Thu 10 Feb 2011
Reviewed by Barry Gardner: LIZA CODY – Bucket Nut.
Posted by Steve under Bibliographies, Lists & Checklists , Characters , Reviews[4] Comments
LIZA CODY – Bucket Nut. Eva Wylie #1. Doubleday, hardcover, 1993. UK edition: Chatto & Windus, hardcover, 1992. Mysterious Press, US, paperback, 1995.
I haven’t been a big fan of Cody’s Anna Lee stories. Haven’t really hated them, you understand, just haven’t like them well enough to seek them out. For better or worse, Eva Wylie is a different breed of cat entirely.
Eva is a big, not very pretty, not exceptionally bright young lady who is a security guard for a wrecking yard, and a lady wrestler (the villain), and an errand runner for a shady Chinaman. She has an attitude, a drunken whore for a mother, and a sister from whom she was separated in childhood and with whom she yearns to be reunited.
She’s a bit of a thief, too. She’s a brick or two shy of a load, and it’s probably because she threw them at someone. Her best friends, maybe her only, are two guard dogs, but she wants none of your effing pity, thank you. Innocently enough (according to her own lights, anyway), she gets herself involved in a gang war, and ends up with what seems to be half of London looking for her.
This is different. If you’re tired of the same old thing in crime fiction, this isn’t it. It’s a portrait of a young woman who hasn’t been given a whole lot of a breaks by either nature or nurture, and is coping the best way she can. Cody tells her story in a matter-of-fact first person, and the language is the lower-class language of London.
It’s a rough story, told in rough words, about rough people. The picture painted of the world of professional wrestling is fascinating, if not particularly edifying.
Cody seems to strives for neither humor nor tragedy, though you may find elements of either or both, depending on your own psyche. While first-person a narration has its limitations, it is perfect for the kind of portrait that she paints here.
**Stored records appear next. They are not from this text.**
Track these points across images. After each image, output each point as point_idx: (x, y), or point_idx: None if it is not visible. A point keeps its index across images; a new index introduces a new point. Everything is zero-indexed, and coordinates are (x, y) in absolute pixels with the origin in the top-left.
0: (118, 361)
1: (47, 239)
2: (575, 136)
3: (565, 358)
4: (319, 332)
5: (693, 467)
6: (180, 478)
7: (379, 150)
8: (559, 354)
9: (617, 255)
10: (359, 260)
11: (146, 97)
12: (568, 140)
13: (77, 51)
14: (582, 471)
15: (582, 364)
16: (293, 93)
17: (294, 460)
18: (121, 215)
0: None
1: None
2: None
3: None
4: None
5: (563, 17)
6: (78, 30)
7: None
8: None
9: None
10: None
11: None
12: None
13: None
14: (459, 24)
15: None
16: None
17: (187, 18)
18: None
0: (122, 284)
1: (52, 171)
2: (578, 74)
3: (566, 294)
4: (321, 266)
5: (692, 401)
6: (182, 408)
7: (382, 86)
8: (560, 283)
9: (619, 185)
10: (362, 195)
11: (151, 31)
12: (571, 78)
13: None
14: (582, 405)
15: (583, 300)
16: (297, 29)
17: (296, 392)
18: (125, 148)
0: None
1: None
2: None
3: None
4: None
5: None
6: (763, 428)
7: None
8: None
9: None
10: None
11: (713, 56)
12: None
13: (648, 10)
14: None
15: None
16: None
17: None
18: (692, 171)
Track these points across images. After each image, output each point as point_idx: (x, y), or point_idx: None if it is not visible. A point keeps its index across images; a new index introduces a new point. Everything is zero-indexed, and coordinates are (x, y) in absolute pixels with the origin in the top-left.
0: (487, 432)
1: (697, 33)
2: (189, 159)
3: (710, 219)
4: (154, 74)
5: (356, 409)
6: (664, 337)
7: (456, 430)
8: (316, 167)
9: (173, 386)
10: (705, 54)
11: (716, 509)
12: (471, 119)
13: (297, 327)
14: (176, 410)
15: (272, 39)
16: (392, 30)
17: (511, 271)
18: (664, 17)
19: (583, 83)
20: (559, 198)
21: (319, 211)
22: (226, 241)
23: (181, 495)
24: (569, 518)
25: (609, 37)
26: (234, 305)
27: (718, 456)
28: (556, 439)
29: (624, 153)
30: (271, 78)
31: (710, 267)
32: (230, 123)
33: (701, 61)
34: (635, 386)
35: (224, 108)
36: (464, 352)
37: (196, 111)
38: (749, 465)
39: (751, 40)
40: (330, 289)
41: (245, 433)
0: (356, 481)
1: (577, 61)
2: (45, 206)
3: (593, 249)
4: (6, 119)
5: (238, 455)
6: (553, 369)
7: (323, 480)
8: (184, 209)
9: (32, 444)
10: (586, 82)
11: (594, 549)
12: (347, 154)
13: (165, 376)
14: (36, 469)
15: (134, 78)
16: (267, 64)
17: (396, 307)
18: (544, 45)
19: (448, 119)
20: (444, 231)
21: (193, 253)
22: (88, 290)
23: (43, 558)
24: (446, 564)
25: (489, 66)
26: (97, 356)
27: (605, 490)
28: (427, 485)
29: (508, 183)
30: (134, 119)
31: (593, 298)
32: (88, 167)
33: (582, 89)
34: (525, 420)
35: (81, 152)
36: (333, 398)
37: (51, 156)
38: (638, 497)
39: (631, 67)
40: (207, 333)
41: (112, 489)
This is as good a job of making an unlovely, unlikable character seem human enough to be worthy of sympathy as I’ve seen lately, and it’s excellent storytelling. Eva sticks in your mind.
Note: Bucket Nut was awarded the British CWA Silver Dagger in 1993. Cody’s other series character, PI Anna Lee, makes a cameo appearance in this first outing for Eva.
The Eva Wylie series —
1. Bucket Nut (1992)
2. Monkey Wrench (1994)
3. Musclebound (1997)
February 11th, 2011 at 1:02 am
Wow! Where have I been? Stuck in the ever-lovin’ past obviously. When I do read contemporary books I usually go for the offbeat. Here I thought the only crime novel about a female wrestler was Christa Faust’s HOODTOWN, described by her publisher as the first “lucha noir” because it deals specifically with the lucha libre wrestlers of Mexico. Now I gotta hunt down these Eva Wylie books.
February 11th, 2011 at 1:55 am
That’s why we’re here, John. To tell each other about the stuff we’ve missed. And as far as Eva Wylie is concerned, and after reading Barry’s review, all I can say is me too!
February 11th, 2011 at 3:58 am
I’m not as big a fan of the Eva Wylie books as of the Anna Lee series, but only because it took Cody away from the Lee series. Other than that I agree with everything Barry said in his review.
Eva is an unsusual protagonist, because she is not particularly likable or sympathetic, and yet you can’t help but identify with her — even if you resist doing so. Cody is also to be commended for staying true to Eva, who hasn’t mellowed all that much, but has resisted becoming a cartoon character too.
But to sneak in a word for Anna, even if you don’t read the books (and you should) find the BBC series with the wonderful Imogen Stubbs as Anna. They ran on A&E here, and they were among the most entertaining private eye fare I’ve seen in many a year, and Stubbs was stunningly well cast as Anna.
February 11th, 2011 at 9:53 am
I agree with what Barry and David said – there is something about Eva that sticks in your mind, even gets under your skin. She’s not particularly likeable but you can’t help caring about what happens to her.
According to my database I never read the third book in the series, so I need to rectify that.